Come ottenere e dove usare il green pass.

Per richiedere la certificazione ci sono diverse modalità. La prima è a seguito della somministrazione di una dose di vaccino da almeno 14 giorni, la seconda con esito di tampone, molecolare o antigenico, negativo effettuato da non più di 48 ore e la terza modalità con il certificato di guarigione. Se si è stati positivi al Covid-19 più di 12 mesi prima, sarà necessario il vaccino. Una volta soddisfatti i requisiti elencati, si potrà avere il green pass sia in cartaceo che in digitale, tramite il sito del Ministero della Salute, la app Immuni, recandosi dal proprio medico di base o in farmacia.

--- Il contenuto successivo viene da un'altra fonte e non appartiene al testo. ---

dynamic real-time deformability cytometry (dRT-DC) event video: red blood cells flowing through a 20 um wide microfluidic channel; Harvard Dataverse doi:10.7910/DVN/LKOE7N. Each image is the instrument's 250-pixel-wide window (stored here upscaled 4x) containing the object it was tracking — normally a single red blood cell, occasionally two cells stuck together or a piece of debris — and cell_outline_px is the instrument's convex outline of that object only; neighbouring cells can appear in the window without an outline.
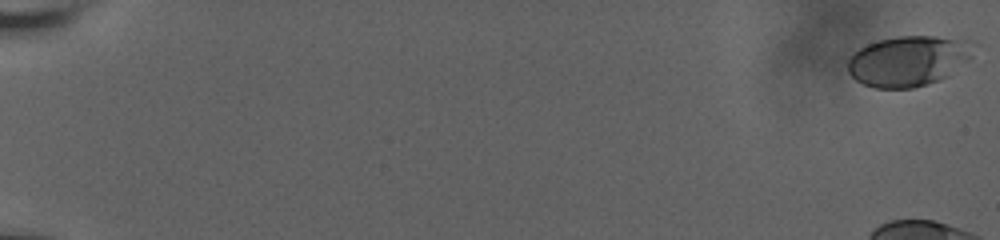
{"species": "human", "species_latin": "Homo sapiens", "temperature_condition": "room temperature", "stored_images_in_passage": 45, "camera_frame_rate_fps": 3000, "um_per_image_px": 0.085, "donor": {"sex": "male"}, "frame": {"image": 1, "passage_image": 1, "time_ms": 0.0, "image_size_px": [1000, 240], "cell_outline_px": [[972, 56], [948, 76], [940, 80], [928, 84], [912, 88], [876, 88], [864, 84], [856, 80], [848, 72], [848, 60], [860, 48], [868, 44], [880, 40], [900, 36], [936, 36], [956, 40], [964, 44]], "centroid_in_image_um": [77.11, 5.22], "position_along_channel_um": 7.9, "area_um2": 35.84}}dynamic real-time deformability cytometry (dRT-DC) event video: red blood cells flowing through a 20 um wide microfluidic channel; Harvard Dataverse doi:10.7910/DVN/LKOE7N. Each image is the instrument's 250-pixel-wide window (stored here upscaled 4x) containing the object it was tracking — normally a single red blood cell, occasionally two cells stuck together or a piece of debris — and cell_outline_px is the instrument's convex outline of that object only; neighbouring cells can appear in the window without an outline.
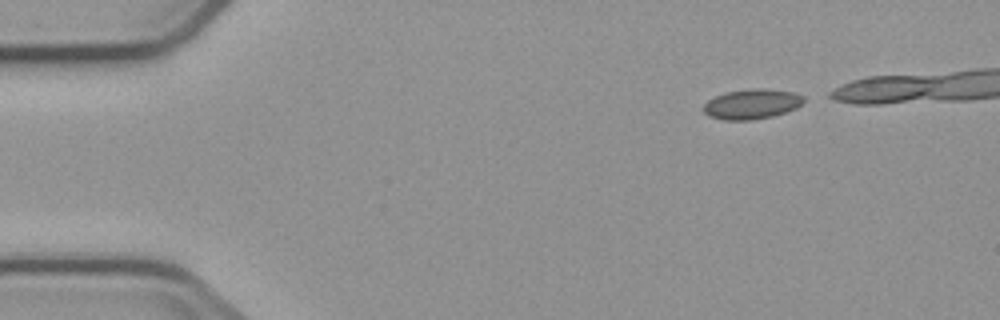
{"species": "common noctule bat (a hibernating species)", "species_latin": "Nyctalus noctula", "temperature_condition": "cold", "stored_images_in_passage": 5, "camera_frame_rate_fps": 3000, "um_per_image_px": 0.085, "animal": {"sex": "male", "body_mass_g": 23.1, "forearm_length_mm": 52.7}, "frame": {"image": 1, "passage_image": 1, "time_ms": 0.0, "image_size_px": [1000, 320], "cell_outline_px": [[804, 100], [796, 108], [772, 116], [752, 120], [724, 120], [708, 116], [704, 112], [704, 104], [708, 100], [724, 92], [752, 88], [764, 88], [792, 92], [804, 96]], "centroid_in_image_um": [63.88, 8.84], "position_along_channel_um": 21.1, "area_um2": 17.46}}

Da venerdì 6 agosto sarà obbligatorio il certificato verde per sedersi al chiuso al ristorante, al bar, al pub. Non è richiesto per il servizio al banco. Anche per spettacoli, eventi e competizioni sportive aperti al pubblico, nei musei, nelle piscine, palestre e tutte quelle strutture che offrono servizi nei luoghi chiusi, come centri benessere, centri termali e centri culturali. Comprese anche le sale gioco, il cinema e i parchi tematici e divertimento.